Giselda è ruolo da soprano lirico d’agilità con un momento,
il Finale del II Atto, decisamente drammatico. L’agilità è
chiamata in causa fin dal Concertato del I Atto, “T’assale
un fremito”. Il canto fiorito segna l’intera parte, pur
prestandosi a situazioni teatrali diverse. Nel Rondò del II
Atto contribuisce ad un canto di grazia, molto ispirato, che
sfoga in una roulade che porta la voce fino al re bemolle
toccato nuovamente nella Cadenza. Nell’Allegro Moderato,
“No! Giusta causa”, invece, si fa rabbioso e diventa il
trampolino di lancio verso l’estremo acuto che schiocca come
un colpo di frusta. Lo ritroviamo nel III Atto, dopo che il
Coro angelico è cessato e prima che l’anima di Oronte canti.
In questo caso la coloratura è di grazia per espressa
indicazione di Verdi, mentre la voce tocca il do acuto.
Peraltro grazia e brillantezza sono richieste dalla
Cabaletta della Visione, “Non fu sogno”. Si tratta del pezzo
più arduo dell’intera partitura, specie se Giselda viene
affidata a voci pesanti e non particolarmente versate nel
belcanto del primo Ottocento. Non c’è dubbio che in questo
caso Verdi tiene in grande conto l’eccezionale virtuosismo
della Frezzolini. Esso comunque va ad inserirsi in una parte
che richiede anche altri requisiti, a cominciare da un
lirismo purissimo per intonare la preghiera del I Atto,
“Salve Maria”. Il brano è di "una vaghissima e pure
semplicità e scioltezza melodica, ricca di commozione per il
movimento armonico e per il vario ed efficace strumentale:
la fede e l'agitazione della giovinetta vi sono espresse in
una fusione e con una sincerità di ispirazione comunicative
e convincenti" .
Nel II Atto occorre dare un slancio appassionato alla
melodia di “Se vano è il pregare”. Al contrario
“No!...giusta causa!” deve essere declamato. Il Duetto con
Oronte e il sacrato Terzetto, “Qual voluttà trasfondere”

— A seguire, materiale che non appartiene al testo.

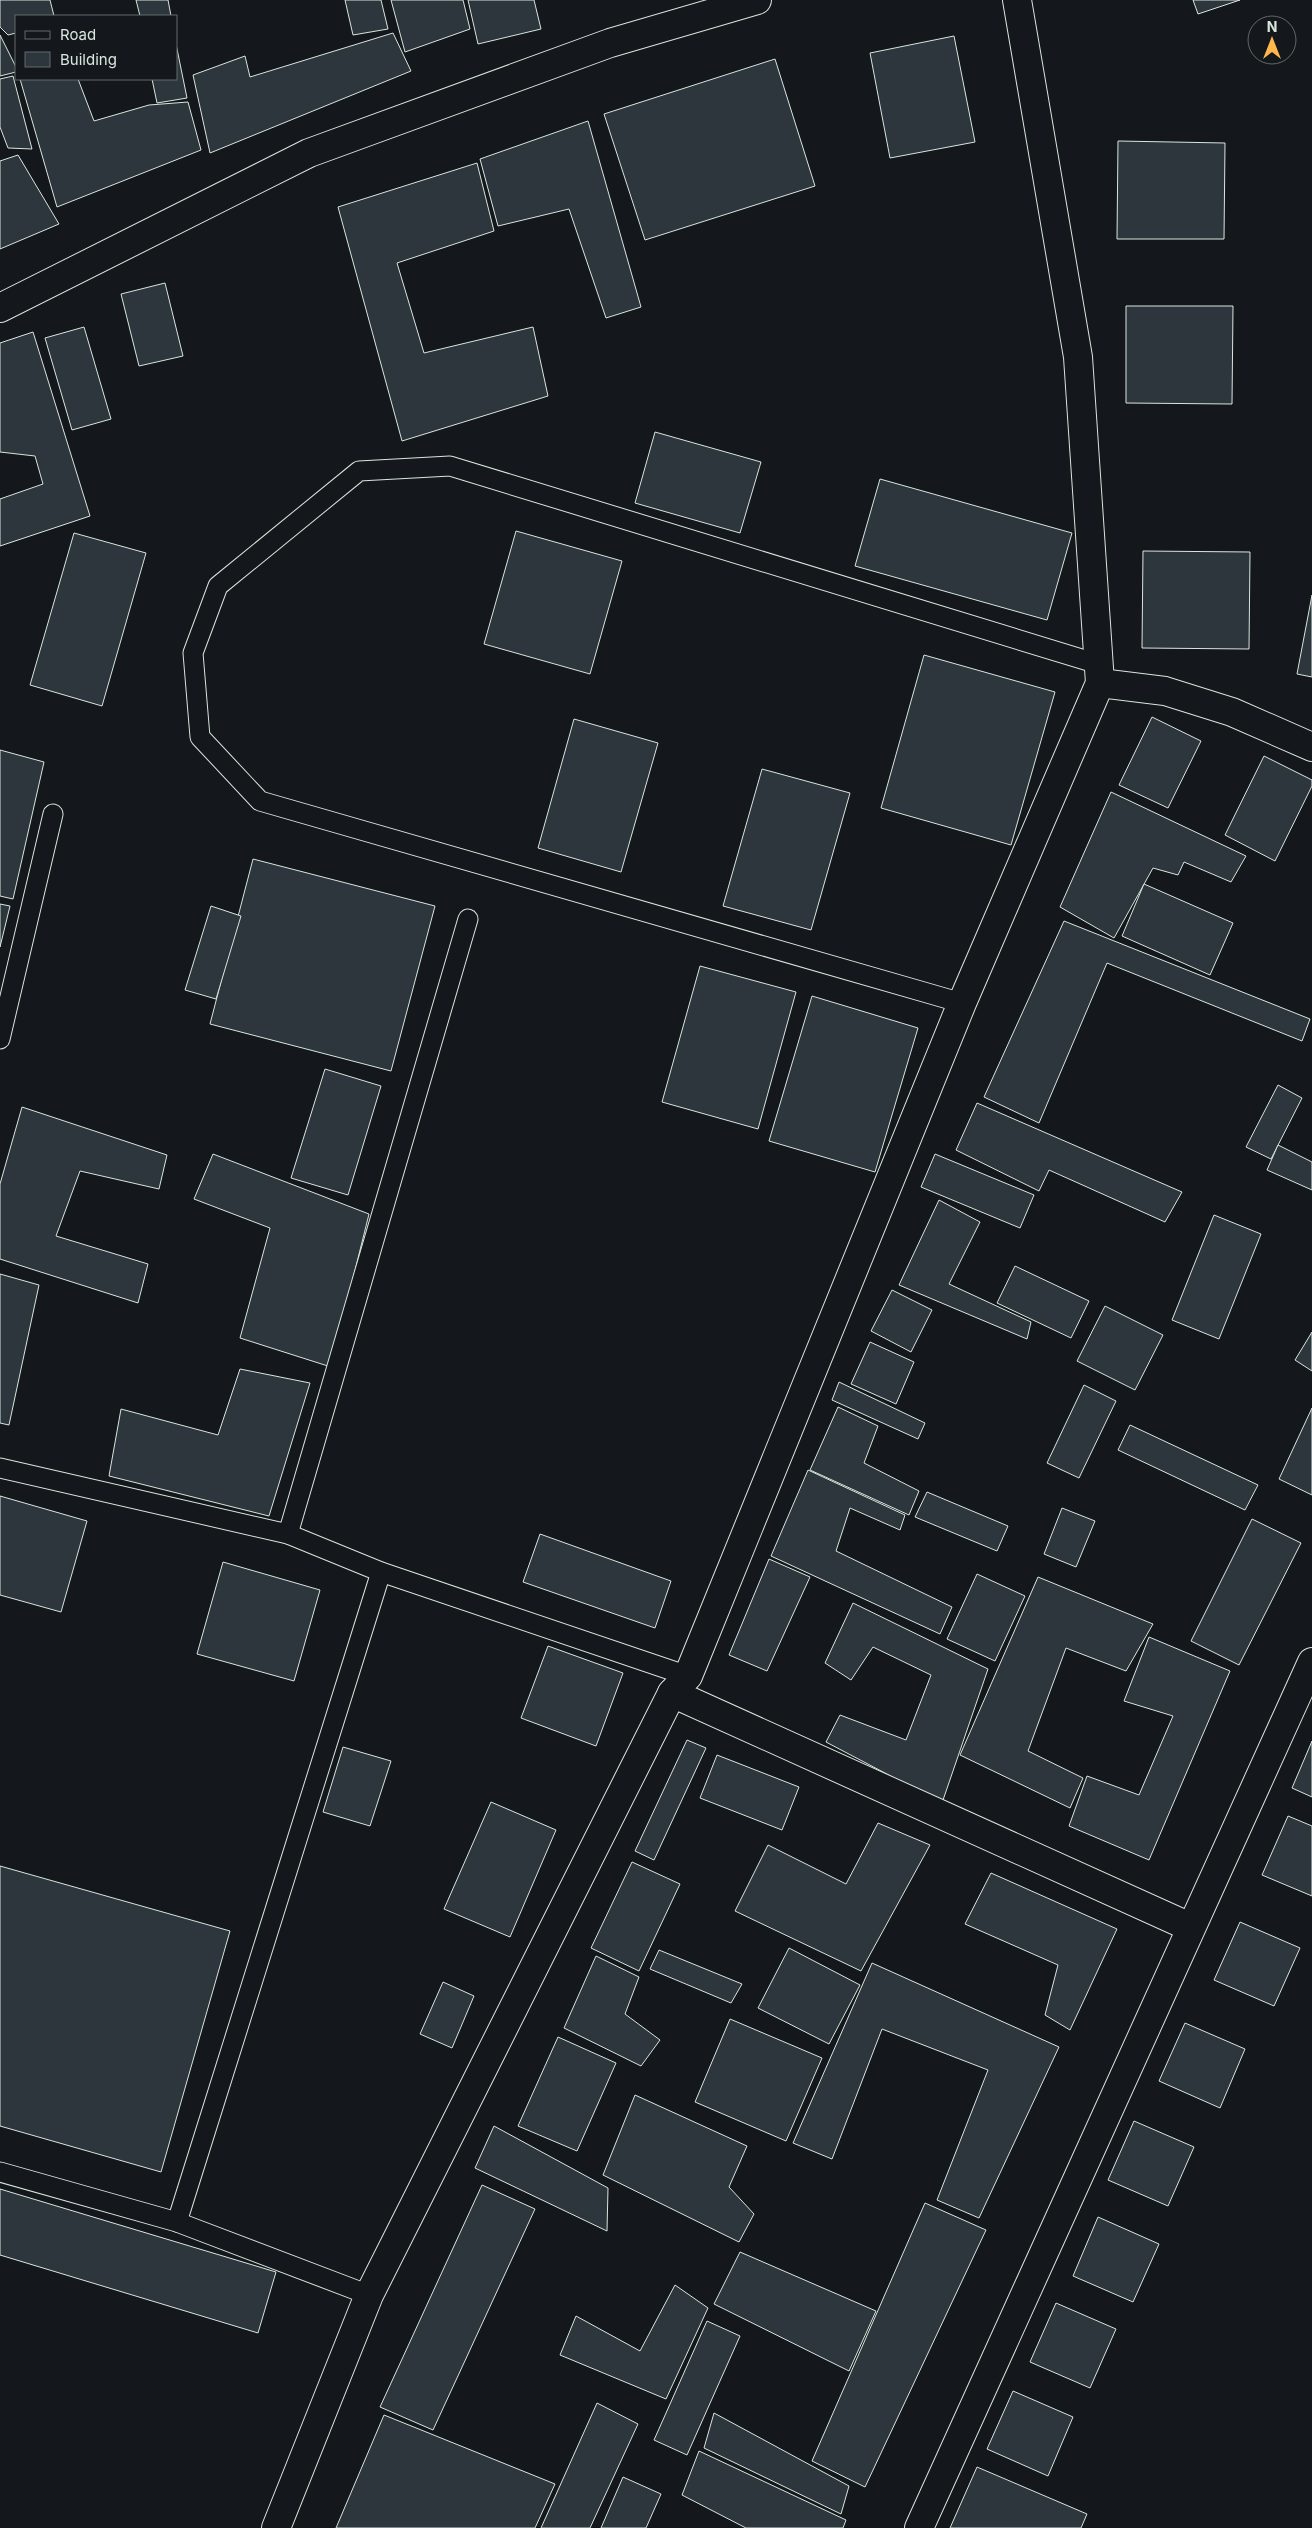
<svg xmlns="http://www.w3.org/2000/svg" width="1312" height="2528" font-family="Inter,sans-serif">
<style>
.building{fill:#2c363c;stroke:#d8e6dc}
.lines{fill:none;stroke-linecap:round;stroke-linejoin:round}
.lane-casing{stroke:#d8e6dc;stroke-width:21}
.street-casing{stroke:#d8e6dc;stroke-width:30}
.lane{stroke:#14181c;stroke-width:19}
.street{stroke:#14181c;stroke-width:28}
</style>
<rect width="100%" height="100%" fill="#14181c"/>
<!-- building -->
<g class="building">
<path d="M 0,0 L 50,0 L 54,16 L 16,16 L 16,33 L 8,35 L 0,27 Z"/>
<path d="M 136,0 L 168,0 L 171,16 L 140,16 Z"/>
<path d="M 345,0 L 381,0 L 388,29 L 353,35 Z"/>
<path d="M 391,0 L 463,0 L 470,29 L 405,52 Z"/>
<path d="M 468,0 L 534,0 L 541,29 L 478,44 Z"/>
<path d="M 1193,0 L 1240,0 L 1198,14 Z"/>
<path d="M 393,33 L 411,71 L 210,153 L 193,75 L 245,56 L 250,77 Z"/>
<path d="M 0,35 L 16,67 L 16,72 L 0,76 Z"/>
<path d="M 954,36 L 975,142 L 890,158 L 870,53 Z"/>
<path d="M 176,44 L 187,98 L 157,103 L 152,79 L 176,79 Z"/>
<path d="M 775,59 L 815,186 L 645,240 L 604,114 Z"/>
<path d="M 13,76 L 32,149 L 8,148 L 0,127 L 0,79 Z"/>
<path d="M 20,79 L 78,79 L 94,121 L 149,105 L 188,102 L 201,150 L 57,207 Z"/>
<path d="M 588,121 L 641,307 L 606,318 L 569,209 L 498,226 L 480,159 Z"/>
<path d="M 1118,141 L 1225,143 L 1224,239 L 1117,239 Z"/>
<path d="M 18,155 L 59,224 L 0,249 L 0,161 Z"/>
<path d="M 477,163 L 494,231 L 397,263 L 424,353 L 533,327 L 548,396 L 402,441 L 338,207 Z"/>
<path d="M 165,283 L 183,356 L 139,366 L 121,294 Z"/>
<path d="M 1126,306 L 1233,306 L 1232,404 L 1126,403 Z"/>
<path d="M 84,327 L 111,419 L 72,430 L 45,338 Z"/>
<path d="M 33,332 L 90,516 L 0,546 L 0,499 L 43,484 L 35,456 L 0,452 L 0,343 Z"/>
<path d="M 655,432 L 761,462 L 740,533 L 635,503 Z"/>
<path d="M 880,479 L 1072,533 L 1047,620 L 855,566 Z"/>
<path d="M 516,531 L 622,561 L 590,674 L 484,644 Z"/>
<path d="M 74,533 L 146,553 L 102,706 L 30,685 Z"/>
<path d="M 1143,551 L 1250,552 L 1249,649 L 1142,648 Z"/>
<path d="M 1312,595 L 1312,677 L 1297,674 Z"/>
<path d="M 924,655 L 1055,692 L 1011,845 L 881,808 Z"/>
<path d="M 1152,717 L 1201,741 L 1168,808 L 1119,785 Z"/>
<path d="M 574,719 L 658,743 L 621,872 L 538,848 Z"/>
<path d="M 0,750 L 44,762 L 13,899 L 0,896 Z"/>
<path d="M 1264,756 L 1312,780 L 1312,786 L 1275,861 L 1225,835 Z"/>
<path d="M 762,769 L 850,793 L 811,930 L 723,906 Z"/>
<path d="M 1111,792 L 1246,856 L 1231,882 L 1184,862 L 1178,875 L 1153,868 L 1114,938 L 1060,907 Z"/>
<path d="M 253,859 L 435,906 L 391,1071 L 210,1024 Z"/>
<path d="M 1144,884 L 1233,923 L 1210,975 L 1122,936 Z"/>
<path d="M 0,904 L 10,906 L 0,947 Z"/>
<path d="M 211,906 L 241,916 L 216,999 L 185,990 Z"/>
<path d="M 1064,921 L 1310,1019 L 1302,1041 L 1107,963 L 1039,1123 L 984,1097 Z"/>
<path d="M 700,966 L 796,992 L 758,1129 L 662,1102 Z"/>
<path d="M 812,996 L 918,1028 L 875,1172 L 769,1141 Z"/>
<path d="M 325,1069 L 381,1086 L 348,1195 L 291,1178 Z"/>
<path d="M 1278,1085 L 1302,1098 L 1271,1159 L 1246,1147 Z"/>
<path d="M 977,1103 L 1182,1192 L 1165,1222 L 1049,1170 L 1039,1191 L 956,1150 Z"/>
<path d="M 22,1107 L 167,1155 L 159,1189 L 80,1171 L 56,1236 L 148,1264 L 138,1303 L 0,1259 L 0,1184 Z"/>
<path d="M 1278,1145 L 1312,1162 L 1312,1190 L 1267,1170 Z"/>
<path d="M 213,1154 L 369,1214 L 331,1367 L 240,1338 L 270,1228 L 194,1199 Z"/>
<path d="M 935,1154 L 1034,1195 L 1020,1228 L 921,1187 Z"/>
<path d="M 939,1200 L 980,1222 L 949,1284 L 1031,1322 L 1027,1339 L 899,1285 Z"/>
<path d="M 1214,1215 L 1261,1234 L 1219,1339 L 1172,1320 Z"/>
<path d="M 1015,1266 L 1089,1301 L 1071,1338 L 997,1303 Z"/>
<path d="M 0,1274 L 39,1285 L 9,1425 L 0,1423 Z"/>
<path d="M 892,1290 L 932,1310 L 911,1352 L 871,1331 Z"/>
<path d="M 1105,1306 L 1163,1335 L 1135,1390 L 1077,1361 Z"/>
<path d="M 1312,1332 L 1312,1371 L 1295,1360 Z"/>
<path d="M 870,1342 L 914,1362 L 896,1404 L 851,1384 Z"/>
<path d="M 240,1369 L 310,1383 L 269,1516 L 109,1476 L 121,1409 L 218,1435 Z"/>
<path d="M 839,1382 L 925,1423 L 918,1439 L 832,1400 Z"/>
<path d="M 1084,1385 L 1116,1401 L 1079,1478 L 1047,1463 Z"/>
<path d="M 838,1407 L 878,1426 L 864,1463 L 919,1491 L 909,1515 L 810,1470 Z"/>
<path d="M 1312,1408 L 1312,1495 L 1279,1479 Z"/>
<path d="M 1130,1425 L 1258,1485 L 1245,1510 L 1118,1450 Z"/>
<path d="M 808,1470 L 905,1515 L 900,1530 L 850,1508 L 836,1551 L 952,1607 L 940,1634 L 771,1556 Z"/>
<path d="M 927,1492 L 1008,1526 L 997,1551 L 915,1517 Z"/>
<path d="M 0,1496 L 87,1521 L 61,1612 L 0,1595 Z"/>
<path d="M 1062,1508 L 1095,1521 L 1076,1567 L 1044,1554 Z"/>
<path d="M 1252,1519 L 1301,1543 L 1239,1665 L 1191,1641 Z"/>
<path d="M 540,1534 L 671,1581 L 655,1628 L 523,1582 Z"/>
<path d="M 769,1559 L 810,1577 L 767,1671 L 729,1655 Z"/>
<path d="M 223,1562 L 320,1590 L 294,1681 L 197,1654 Z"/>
<path d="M 977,1574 L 1025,1596 L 995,1661 L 947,1639 Z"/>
<path d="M 1038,1577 L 1153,1624 L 1126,1671 L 1066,1648 L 1028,1751 L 1083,1778 L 1070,1808 L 960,1755 Z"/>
<path d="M 853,1603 L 988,1669 L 942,1803 L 826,1742 L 840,1715 L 906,1740 L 931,1675 L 873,1647 L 851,1680 L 825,1663 Z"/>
<path d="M 1149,1637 L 1230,1671 L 1149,1860 L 1069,1826 L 1087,1776 L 1139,1795 L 1173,1716 L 1124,1701 Z"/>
<path d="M 548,1646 L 623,1673 L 596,1746 L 521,1718 Z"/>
<path d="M 687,1740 L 706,1748 L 654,1860 L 635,1851 Z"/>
<path d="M 1312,1741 L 1312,1797 L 1292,1788 Z"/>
<path d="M 343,1747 L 391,1761 L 370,1826 L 323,1812 Z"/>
<path d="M 717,1755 L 799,1787 L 782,1830 L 700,1798 Z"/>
<path d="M 491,1802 L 556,1830 L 510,1937 L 444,1909 Z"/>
<path d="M 1288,1816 L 1312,1826 L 1312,1896 L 1262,1875 Z"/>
<path d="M 878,1823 L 930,1845 L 861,1971 L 735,1911 L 768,1845 L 846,1884 Z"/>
<path d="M 632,1862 L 680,1884 L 639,1971 L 591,1948 Z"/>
<path d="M 0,1866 L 230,1931 L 161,2172 L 0,2126 Z"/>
<path d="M 991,1873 L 1117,1929 L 1070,2030 L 1045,2015 L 1058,1965 L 965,1924 Z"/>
<path d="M 1240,1922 L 1300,1948 L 1274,2006 L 1214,1980 Z"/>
<path d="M 789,1948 L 860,1985 L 829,2044 L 758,2008 Z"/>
<path d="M 659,1950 L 742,1984 L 731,2003 L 650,1969 Z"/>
<path d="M 596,1956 L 639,1977 L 625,2014 L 660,2040 L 641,2066 L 564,2028 Z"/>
<path d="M 872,1963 L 1059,2047 L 979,2218 L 937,2200 L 988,2070 L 882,2029 L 832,2159 L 793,2143 Z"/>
<path d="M 443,1982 L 474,1996 L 452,2048 L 420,2034 Z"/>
<path d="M 730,2019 L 822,2058 L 786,2141 L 695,2102 Z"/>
<path d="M 1185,2023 L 1245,2049 L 1220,2108 L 1159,2081 Z"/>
<path d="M 558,2037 L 616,2063 L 577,2151 L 518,2126 Z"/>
<path d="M 635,2095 L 747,2146 L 729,2187 L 754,2214 L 739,2242 L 603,2175 Z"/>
<path d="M 1134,2121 L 1194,2147 L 1168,2206 L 1108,2180 Z"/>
<path d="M 494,2126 L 608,2188 L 607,2231 L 475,2168 Z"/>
<path d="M 482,2185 L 535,2209 L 433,2430 L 380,2407 Z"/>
<path d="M 0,2189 L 276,2272 L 258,2333 L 0,2255 Z"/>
<path d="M 925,2203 L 986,2230 L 865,2487 L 812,2461 Z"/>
<path d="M 1098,2217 L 1159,2244 L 1133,2302 L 1073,2276 Z"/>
<path d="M 740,2252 L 876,2311 L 849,2371 L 714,2304 Z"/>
<path d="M 675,2285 L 708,2308 L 666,2399 L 560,2355 L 576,2316 L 640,2351 Z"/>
<path d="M 1056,2303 L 1116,2329 L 1090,2388 L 1030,2362 Z"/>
<path d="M 707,2321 L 740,2336 L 687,2455 L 654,2440 Z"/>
<path d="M 1013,2391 L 1073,2417 L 1048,2476 L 987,2449 Z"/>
<path d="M 597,2403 L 638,2424 L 590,2528 L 541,2528 Z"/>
<path d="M 714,2413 L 849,2486 L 841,2514 L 704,2448 Z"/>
<path d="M 384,2415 L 555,2484 L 535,2528 L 336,2528 Z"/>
<path d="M 699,2451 L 846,2520 L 843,2528 L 746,2528 L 682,2495 Z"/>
<path d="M 977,2467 L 1087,2514 L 1081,2528 L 950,2528 Z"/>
<path d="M 623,2477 L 661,2494 L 646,2528 L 601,2528 Z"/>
</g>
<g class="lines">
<defs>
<g id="lane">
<path d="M 962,1003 L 260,801 L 200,737 L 193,653 L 218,586 L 359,471 L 450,466 L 1098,664"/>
<path d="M 0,1039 L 53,814"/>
<path d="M 0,1468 L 288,1534 L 468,919"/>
<path d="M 288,1534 L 381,1572 L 688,1676"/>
<path d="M 0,2172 L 177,2222 L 369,2295"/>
<path d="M 177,2222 L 381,1572"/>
</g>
<g id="street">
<path d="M 0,308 L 309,153 L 610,43 L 757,0"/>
<path d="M 1100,683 L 1165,691 L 1232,712 L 1312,747"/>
<path d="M 672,1693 L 1190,1927"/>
<path d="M 276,2528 L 369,2295 L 672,1693 L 688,1676 L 962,1003 L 1100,683 L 1078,357 L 1017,0"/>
<path d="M 919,2528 L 1312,1662"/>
</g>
</defs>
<!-- lane casing -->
<use href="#lane" class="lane-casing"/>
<!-- street casing -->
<use href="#street" class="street-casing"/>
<!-- lane -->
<use href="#lane" class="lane"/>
<!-- street -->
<use href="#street" class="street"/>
</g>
<!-- legend -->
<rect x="15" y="15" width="162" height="65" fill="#14181c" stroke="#626a69"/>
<rect x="25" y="31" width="25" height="8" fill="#14181c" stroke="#626a69"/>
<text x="60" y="40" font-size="15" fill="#d8e6dc">Road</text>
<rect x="25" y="52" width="25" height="15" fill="#2c363c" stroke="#626a69"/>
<text x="60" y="65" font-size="15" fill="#d8e6dc">Building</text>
<!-- north arrow -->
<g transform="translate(1272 40)"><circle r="24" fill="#14181c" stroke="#626a69"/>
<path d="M0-4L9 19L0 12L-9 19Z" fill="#ffb74d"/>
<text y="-8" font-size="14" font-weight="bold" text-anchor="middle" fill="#d8e6dc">N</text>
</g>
</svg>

sono scevri di coloratura, ma vogliono passione, declinata
in modi diversi: quella del tempo d’attacco e della stretta
de Duetto richiede foga e amoroso trasporto, mentre il Tempo
di mezzo, accompagnato dall’arpa non disdegna una certa
mollezza. Il Terzetto necessita ispirazione e un piglio
profetico. La tessitura è schiettamente sopranile, sfoga
fino all’estremo acuto, senza quell’uso del grave che invece
c’è nella vocalità di Abigaille. Si deve aggiungere una
dinamica che al canto d’impeto, forte e fortissimo, trapassa
al piano e si abbandona alle più dolci ed ispirate mezze
voci che in taluni casi l’autore richiede in modo esplicito.